İgilizler ayrılırken Türkler ve orthodox lar müşterek Kıbrıs devleti kurulmuş ve bu devlet İngiltere nin ,Yunanistan ın ve Türkiye nin garantörlüğünde yaşarken orhodox papazların tarihi geleneksel ihaneti ile Türkleri yok etme eylemi başlamıştır.
1963 de yedikleri sopa ile tatmin olmayan papaz yönetimi Kıbrıs hükümeti batıya ve özellikle Yunanistan a güveni ile boş durmayınca adaya  Kıbrıs devleti kuruluşu garantörlüğünden doğan anlaşmaya dayanarak Türk silahlı kuvvetleri 1974 de adaya çıkmış ve o günden beri papazlar yönetimindeki Rumlar Türk öldürememişler ,Kıbrıslı Türklerde rahat etmişlerdir.

Aradan geçen zaman Kıbrıslı Türklerde KKTC ve Türk Ordusundan ve Türkiye den rahatsızlık duyumları başlamış ve giderek çoğalmıştır.Kimdir bunlar Talat ve onun gibiler.Ya geçmişin   komünistleri ve Rumlarla işbirlikçileridir veya savaşa katılmayan,savaşta kaçan sonra Kıbrıs a dönen yurt ve vatan kavramı olmayan güneyin avaneleridir.
Bunlara ilaveten bir önemli hain gurup daha vardır.KKTC ye ve özelikle Rauf Denktaş ve TMT cilere düşmandırlar,fakat yüksek sesle ayıplılıkları ortaya çıkmasın diye söyleyemezler. Bunlarda Rauf Denktaşın birinci adam bir numara olduğu TMT faaliyetleri ve savaşta Rumlarla işbirliği yaptığı için arada kalıp hayatlarını kaybedenlerin bugünkü çocuklarıdır.
Bu tabloyu biz İstiklal savaşında gördük ve onların çocuklarını ve torunlarının TC ye karşı davranışlarını belkş islah olurlar diye izlemekteyiz.

Talatı başkanlığa taşıyan bu guruplardı.fakat kelin perçemi düşünce dazlak kafa ortaya çıktı.
Kıbrısta  TMT ile savaşan Türkler ve Türkiye den oraya giden Türkler Kıbrıslı Rumlarla eşit koşulda bir federasyona evet derler.Fakat hudutları ve kendi yönetimlerinde olan mevcut bölgeleri muhafaza etmek mecburiyeti vardır.Çünkü müşterek ve karışık bir yaşamda 6 ay içinde birbirlerini boğazlarlar.İşte bunu bilen Türkiye ve oradaki Türk ulusu mensupları bu gerçeği görmektedir.
Federe sistemde çözüm yok ise KKTC devlet olarak yoluna devam eder.Kıbrıs Rum kesimi hangi ekonomik koşullarda yaşayacak ise KKTC daha iyi şartlarda yaşar.Çünkü yalnız KKTC su ve elektriğin sağlanması ada ekonomisinde Kuzey ,Güneye fark atar.

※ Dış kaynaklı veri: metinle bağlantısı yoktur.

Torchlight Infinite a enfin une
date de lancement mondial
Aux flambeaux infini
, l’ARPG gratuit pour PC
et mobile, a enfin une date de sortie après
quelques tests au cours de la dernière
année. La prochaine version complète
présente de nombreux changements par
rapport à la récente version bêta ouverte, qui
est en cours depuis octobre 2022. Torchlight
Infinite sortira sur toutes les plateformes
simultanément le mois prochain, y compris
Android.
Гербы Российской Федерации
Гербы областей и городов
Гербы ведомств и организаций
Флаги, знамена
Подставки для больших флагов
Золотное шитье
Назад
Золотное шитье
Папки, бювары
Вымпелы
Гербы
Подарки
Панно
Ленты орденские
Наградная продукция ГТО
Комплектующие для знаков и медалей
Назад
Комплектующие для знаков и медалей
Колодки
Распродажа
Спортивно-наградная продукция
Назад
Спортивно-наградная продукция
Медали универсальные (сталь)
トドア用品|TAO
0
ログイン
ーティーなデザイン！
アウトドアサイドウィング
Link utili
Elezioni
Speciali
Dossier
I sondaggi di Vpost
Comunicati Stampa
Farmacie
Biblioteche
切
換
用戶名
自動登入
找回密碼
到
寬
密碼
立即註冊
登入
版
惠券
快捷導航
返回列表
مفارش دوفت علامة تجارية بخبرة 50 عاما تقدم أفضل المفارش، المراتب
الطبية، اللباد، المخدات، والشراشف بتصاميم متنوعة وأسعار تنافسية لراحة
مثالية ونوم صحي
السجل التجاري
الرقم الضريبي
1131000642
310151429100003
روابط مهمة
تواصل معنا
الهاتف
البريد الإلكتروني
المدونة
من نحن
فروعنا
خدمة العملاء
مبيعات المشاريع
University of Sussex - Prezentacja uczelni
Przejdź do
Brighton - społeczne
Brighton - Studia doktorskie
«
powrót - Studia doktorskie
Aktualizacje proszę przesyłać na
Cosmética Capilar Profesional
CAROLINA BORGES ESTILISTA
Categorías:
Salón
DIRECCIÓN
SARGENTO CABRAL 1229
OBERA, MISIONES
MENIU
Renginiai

Kıbrıs Rumlar ve Yunanistan daki Helenlerin ve onları esasta yöneten papazların amacı Kıbrısın yunanıstana ilhakıdır.Fakat bir kısım Kıbrıslı Rumlarda bunu istemezler.Burası da bilinen bir gerçektir.

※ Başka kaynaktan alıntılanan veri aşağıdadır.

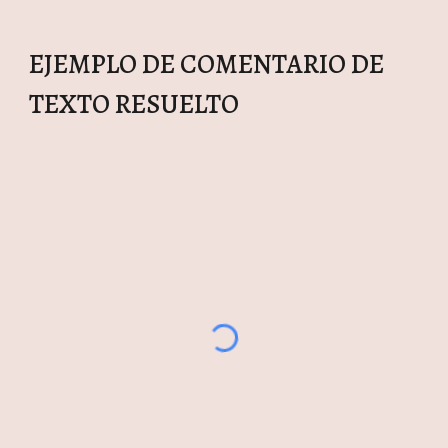
EJEMPLO DE COMENTARIO DE
TEXTO RESUELTO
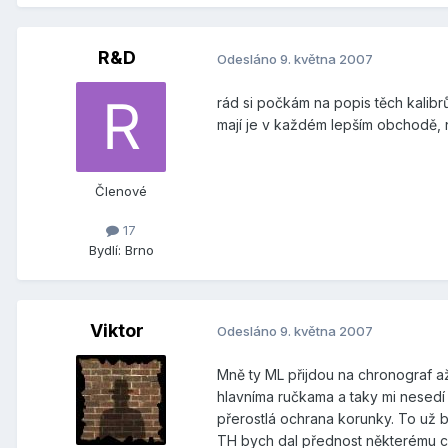
R&D
Odesláno
9. května 2007
rád si počkám na popis těch kalibr
mají je v každém lepším obchodě, 
Členové
17
Bydlí:
Brno
Viktor
Odesláno
9. května 2007
Mně ty ML přijdou na chronograf až 
hlavníma ručkama a taky mi nesedí 
přerostlá ochrana korunky. To už 
TH bych dal přednost některému 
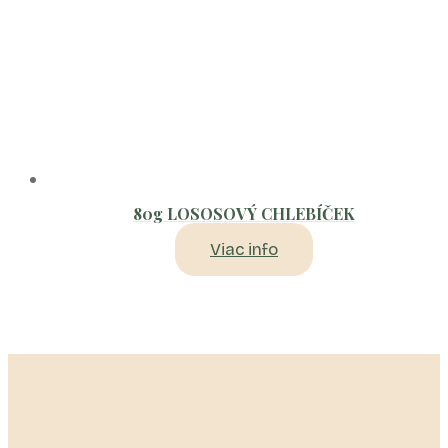
80g LOSOSOVÝ CHLEBÍČEK
Viac info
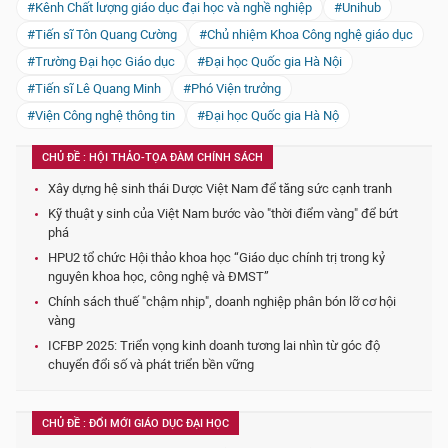
#Kênh Chất lượng giáo dục đại học và nghề nghiệp
#Unihub
#Tiến sĩ Tôn Quang Cường
#Chủ nhiệm Khoa Công nghệ giáo dục
#Trường Đại học Giáo dục
#Đại học Quốc gia Hà Nội
#Tiến sĩ Lê Quang Minh
#Phó Viện trưởng
#Viện Công nghệ thông tin
#Đại học Quốc gia Hà Nộ
CHỦ ĐỀ : HỘI THẢO-TỌA ĐÀM CHÍNH SÁCH
Xây dựng hệ sinh thái Dược Việt Nam để tăng sức cạnh tranh
Kỹ thuật y sinh của Việt Nam bước vào "thời điểm vàng" để bứt
phá
HPU2 tổ chức Hội thảo khoa học “Giáo dục chính trị trong kỷ
nguyên khoa học, công nghệ và ĐMST”
Chính sách thuế "chậm nhịp", doanh nghiệp phân bón lỡ cơ hội
vàng
ICFBP 2025: Triển vọng kinh doanh tương lai nhìn từ góc độ
chuyển đổi số và phát triển bền vững
CHỦ ĐỀ : ĐỔI MỚI GIÁO DỤC ĐẠI HỌC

Eğer Türkiye ilhak edecekse KKTC yi etmez.Fakat İngiltere ye Osmanlının geçici verdiği adayı geri isteme hakkına dayalı olarak tüm adayı kendi toprakları olarak görebilir.Ancak böyle bir düşüncesi de yoktur.
Burada önemli Talat ve Talatzadeler ter dökmedikleri bir ülkede yaşam hakkı bulduklarını , bu hakkıda Türk silahlı kuvvetlere borçlu olduklarını unutmamalarıdır.O kafalar Türkiye ve Türk düşmanlığı ile Güneydeki kafa ortakları ile KKTC yı yok edemezler ,Ne mutlu Türküm diyen Kıbrıs Türkleri nede tekrar papaz makarius anlayışına ter ettiremezler.